На Кунашире я прощаюсь с пилотами и записываю их адреса.

Темнеет по-южному быстро: как-никак, а широта Сочи. Сумерки уже бродят по летному полю, по маленькому одноэтажному поселку, но солнце еще бросает свои прощальные лучи на кривоплечий вулкан Менделеева. Пятна снега посреди его темно-зеленой шубы выделяются особенно рельефно.

До Южно- Курильска меня подвозят местные авиаторы: идет грузовая машина со скамейками по бортам и фанерным козырьком по эту сторону кабины. Дорога сначала петляет лесом, корни деревьев прошили ее насквозь, и машину нещадно подбрасывает. Но вот водитель сворачивает к океану и выезжает на берег. Сейчас время отлива, и обнажившееся дно настолько твердо, что тяжелый грузовик почти не оставляет на нем следов.

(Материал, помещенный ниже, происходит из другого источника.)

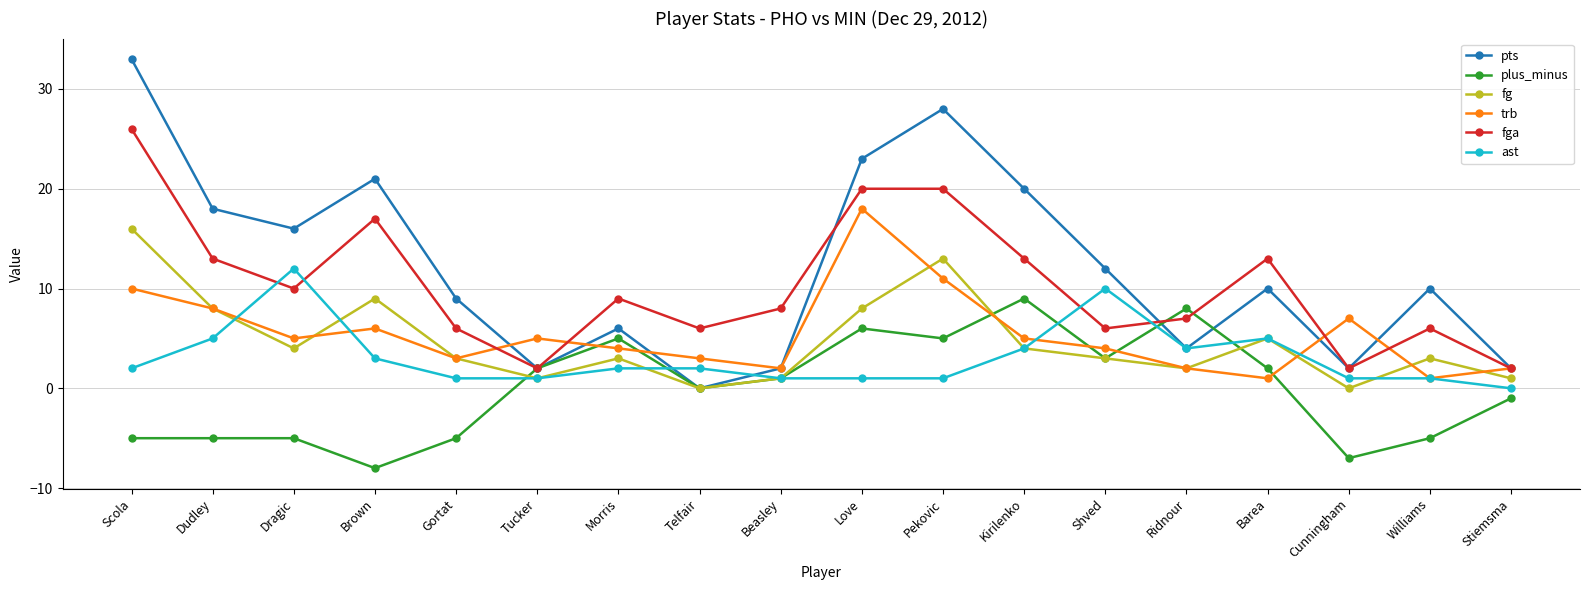

How many series are shown in this chart?

6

— Курильский асфальт, — усмехается сидящий рядом диспетчер.

Скоро становится совсем темно, и водитель включает фары. Океан кажется пустынным и необитаемым. И вдруг, словно кто-то повернул выключатель, водная гладь озаряется огнями. С каждой минутой их становится все больше. На фоне черного неба и черного океана одно за другим как бы возникают из небытия суда — первое, второе, десятое, может быть, сотое… С их бортов гроздьями свешиваются горящие электрические люстры. Картина выглядит сказочной, неправдоподобной… Идет лов рыбы.

Грузовик довозит меня до небольшого деревянного домика гостиницы с домашними ставнями на окнах и крылечком, защищенным от дождя навесом. В коридоре за видавшим виды письменным столом сидит худая пожилая женщина в косынке, с быстрыми глазами на загорелом до черноты лице, которое при моем появлении становится озабоченным.

— С приездом!.. Только где же мне вас поместить? — сходу произносит она, хотя я еще не сказал ни слова.

В коридоре вдоль стены стоят заправленные раскладушки, красноречиво свидетельствующие о том, что мест нет и, наверное, не будет.